Dua öyle bir şekilde okunsun ki, alçakgönüllülüğü ve ihtiyatlılığı içerebilsin.
Dua edenler için sözler ve dua öyle bir şekilde okunsun ki, sessizliği ve korkuyu içerebilsinler. Tanrı’nın huzurunda olduğumuzu düşünelim. Tanrısal gözlere gerek bedenin durumu gerekse ses tonlaması ile hoş görünmeli. Çünkü nasıl ki sokak çocuklarının özelliği şamata çıkartmak ise, kibar olanın özelliği de, aksine, ölçülük ve derin düşünme içinde dua etmektir. Kaldı ki Rab bize konutlarda bile kenarda veya uzak kalmış yerlerde dua etmemizi emretti ve öğretti. Çünkü inancın özelliği Tanrı’nın her yerde olduğunu, herkesi görüp duyduğunu ve yüceliğinin dolgunluğu ile en saklı ve gizli yerlere bile girdiğini bilmektir. Yazıldığı gibi: Ben uzakta değil, yakında olan Tanrı’yım. İnsan saklı yerlerde gizlenirse ben onu bu yüzden görmez miyim? Yoksa ben gökyüzünü ve yeryüzünü doldurmuyor muyum? (bk. Ağı. 23, 23-24). Yine, her yerde Rabbin gözleri iyileri ve kötüleri izliyorlar (bk. Ağı. 15, 3).

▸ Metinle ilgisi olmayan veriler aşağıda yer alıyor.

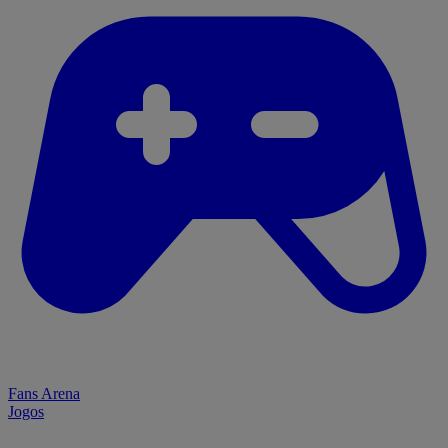
Fans Arena
Jogos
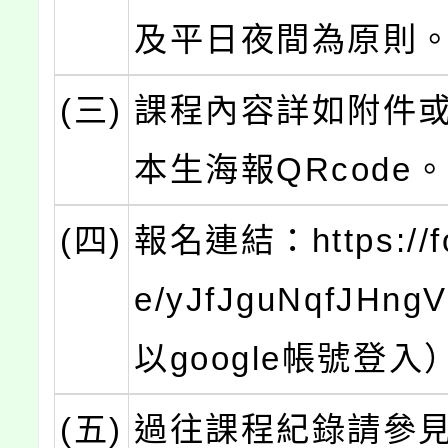
及平日夜間為原則
(三)
課程內容詳如附件
本生海報QRcode
(四)
報名連結：https://fo
e/yJfJguNqfJHn
以google帳號登入
(五)
過往課程紀錄請參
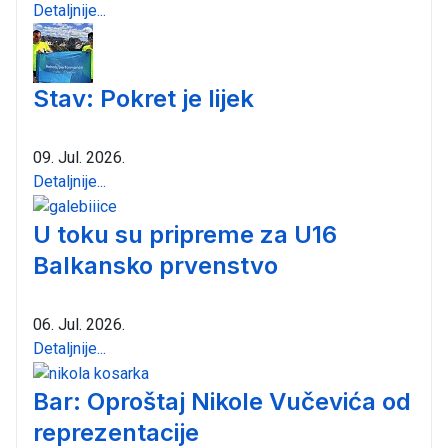
Detaljnije...
Stav: Pokret je lijek
09. Jul. 2026.
Detaljnije...
U toku su pripreme za U16
Balkansko prvenstvo
06. Jul. 2026.
Detaljnije...
Bar: Oproštaj Nikole Vučevića od
reprezentacije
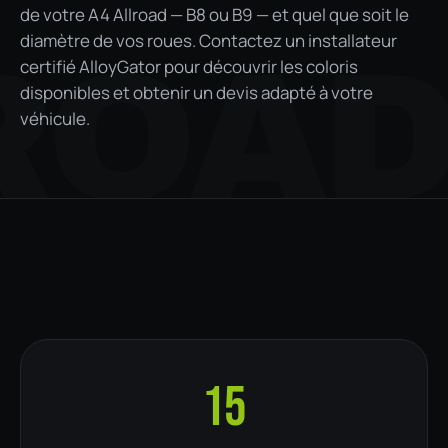
de votre A4 Allroad — B8 ou B9 — et quel que soit le
diamètre de vos roues. Contactez un installateur
ROA
certifié AlloyGator pour découvrir les coloris
disponibles et obtenir un devis adapté à votre
véhicule.
15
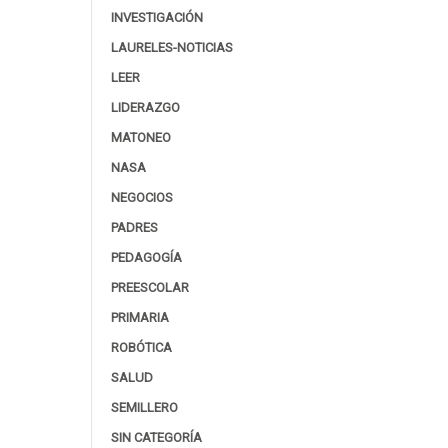
INVESTIGACIÓN
LAURELES-NOTICIAS
LEER
LIDERAZGO
MATONEO
NASA
NEGOCIOS
PADRES
PEDAGOGÍA
PREESCOLAR
PRIMARIA
ROBÓTICA
SALUD
SEMILLERO
SIN CATEGORÍA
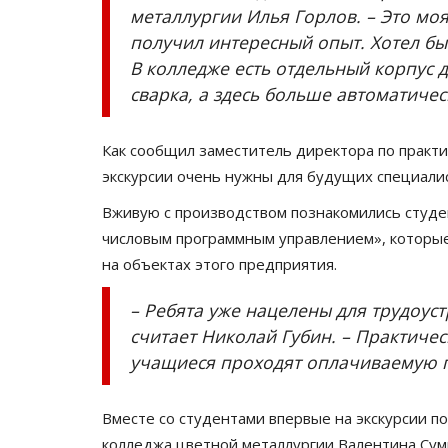
металлургии Илья Горлов. – Это моя
получил интересный опыт. Хотел бы
В колледже есть отдельный корпус д
сварка, а здесь больше автоматичес
Как сообщил заместитель директора по практи
экскурсии очень нужны для будущих специалис
Вживую с производством познакомились студен
числовым программным управлением», которые 
на объектах этого предприятия.
– Ребята уже нацелены для трудоуст
считает Николай Губин. – Практичес
учащиеся проходят оплачиваемую п
Вместе со студентами впервые на экскурсии п
колледжа цветной металлургии Валентина Сум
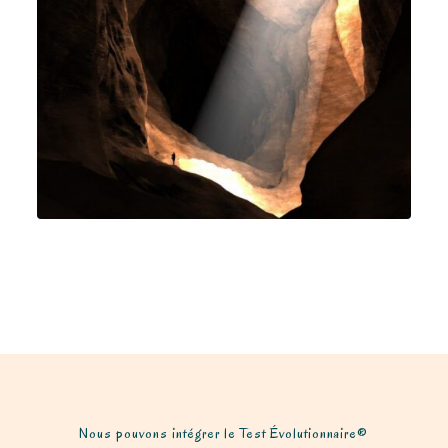
Nous pouvons intégrer le Test Évolutionnaire®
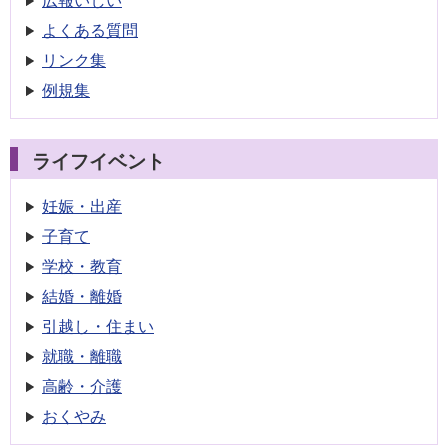
広報いしい
よくある質問
リンク集
例規集
ライフイベント
妊娠・出産
子育て
学校・教育
結婚・離婚
引越し・住まい
就職・離職
高齢・介護
おくやみ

Kardeşlerle bir araya gelip Tanrı’nın hizmetkarı ile birlikte kutsal gizleri kutladığımızda saygı ve terbiyeyi anımsayıp dualarımızı her yere dalgalandırmamalıyız. Tanrı’ya alçakgönüllülük ve inanç bağlılığı içinde sunulacak bir ricayı gürültülü bir ağız kalabalığı ile dile getirmemeliyiz. Tanrı sesi değil, yüreği dinler. Tanrı’nın dikkatini çekmek için bağırmak gerekmez. Çünkü O düşüncelerimi görür. “Yüreğinizde neden kötü düşüncelere yer veriyorsunuz?” (Mat. 9, 4) dediğinde bunu çok iyi kanıtlıyor. Bir başka yerde şöyle diyor: “O zaman bütün topluluklar, gönülleri ve yürekleri denetleyenin ben olduğumu bilecekler” (Va. 2, 23).
Bu yüzdendir ki Kralların I. Kitabında, Kilise’nin imgesini içeren Hanna Tanrı’dan istediği şeyleri koruyup saklıyor ve bunları yüksek sesle değil de fısıldayarak ve ihtiyatla istiyor, yüreğinin gizi içinde. Gizli bir dua ve açık bir inançla konuşuyordu. Sesi ile değil de yüreği ile konuşuyordu. Çünkü Tanrı’nın bu şekilde dinlediğini biliyordu. İstediklerini etkili bir şekilde elde etti. Çünkü güvenerek istedi. Kutsal Kitap bunu açıkça beyan ediyor: Yüreğinde dua ediyordu ve salt dudaklarını kımıldatıyordu oysa sesi duyulmuyordu ve Rab onu duydu (bk. I. Sa. 1, 13). Aynı şekilde mezmurlarda şunu okuyoruz: Yatağınızda iyi düşünün, kalbinizi dinleyin (bk. Mez. 4, 5). Yeremya’nın aracılığı ile Kutsal Ruh önerip öğretiyor: “Sen, ey Rab, vicdanda tapınmalısın” (Baruk 6, 6).
Bu yüzden, çok sevgili kardeşlerim, dua eden, vergi memurunun tapınakta Ferisi ile birlikte nasıl dua ettiğini görmemezliğe gelmesin. Gözlerini, utanmaksızın gökyüzüne çevirmiyordu; kollarını ölçüsüzce havaya kaldırmıyordu. Fakat göğsünü yumruklayarak ve içinde gizlenen günahları mahkum ederek, tanrısal merhametin yardımını diliyordu. Ferisi kendi ile övünürken suçsuzluğa hak kazanan vergi memuru oldu. Çünkü hiç kimse suçsuz olmadığından, kurtuluş umudunu suçsuzluğunun güvenine bağlamamıştı. Günahlarını alçakgönüllülükle itiraf ettikten sonra dua ediyordu. Böylece alçakgönüllü olanları affeden O, duasına kulak verdi.